Text under study>

'''

The next morning was obviously sobering for Cubs fans. Even a Kerry Wood home run wasn't enough to stem the tide the Marlins gained from the night before. I went up to my room for the ninth inning, where I saw the dream come to an end.
As far as I can remember, losses in sports have only made me cry twice in my lifetime. The more recent one was my senior year of high school as a manager of Aurora Christian's basketball team. We won 20 games and captured the first regional title in a while for the school before falling in the sectional title game to a tough Byron team. That was the end of my official run with ACS basketball. The other time sports made me cry was after that Game 7. To this day it still hurts.

'''

Given entries>
'''

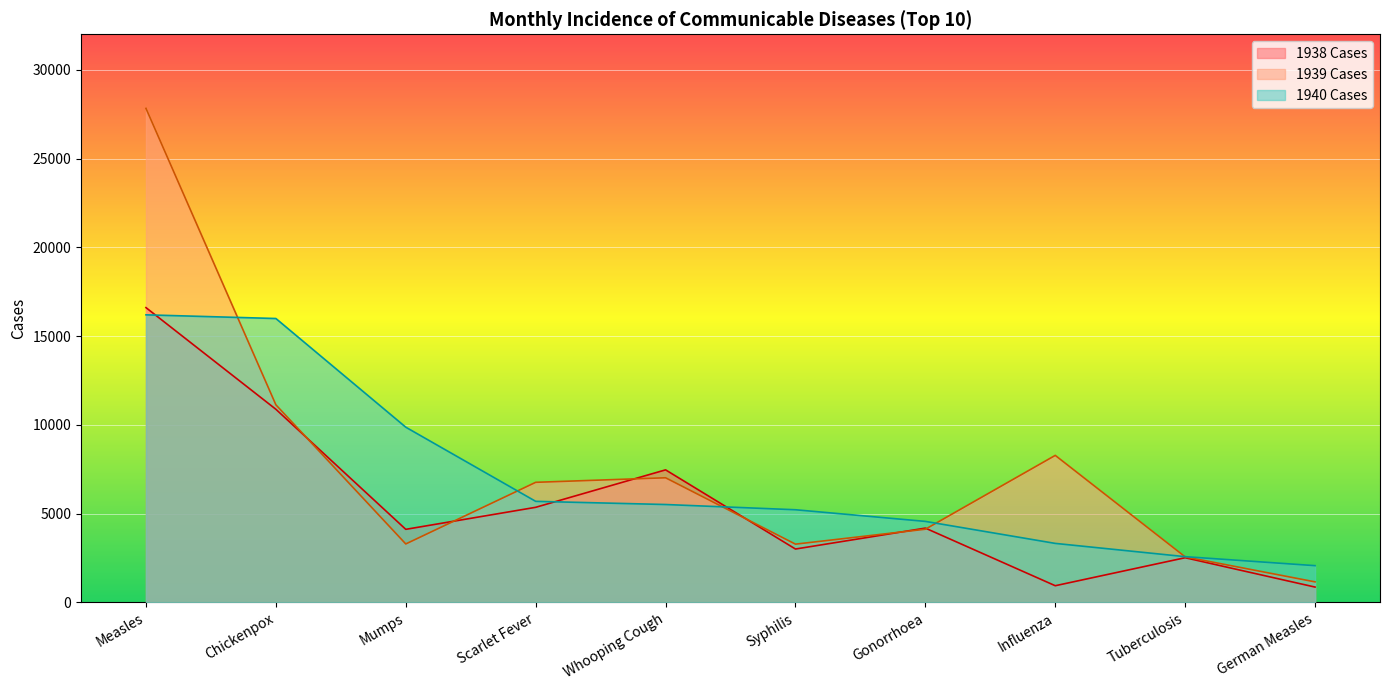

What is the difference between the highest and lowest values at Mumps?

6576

'''
'''

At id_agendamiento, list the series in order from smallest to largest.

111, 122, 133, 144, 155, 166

'''

Exercise goal> Continue the personal recollection of the Cubs' Game 7 loss from the point where that text stops.

Answer to this problem>
At the end of the day though, this isn't the end of the world. There are far more important things in this life and finishing high school and college and planning a wedding while entering the work force make you realize that. But the beauty of sports is that it can give us an escape from reality for a while. That can make the highs higher. But it can also make the lows lower. The pain from being that close to seeing history is still there. But life goes on. Maybe that, along with prompt exits in 2007 and 2008 have tempered my expectations as a Cub fan. But the events that transpired ten years ago sadly live on in the lore of a franchise filled with sadness and disappointment. And it's a lore that will stick with Cubs fans for a long time. But hopefully not too long. I still hope that one October, the north side of Chicago will be rocking, Steve Goodman will play on, and a city waiting 105 years for magic to happen will finally get to experience the party it has long desired.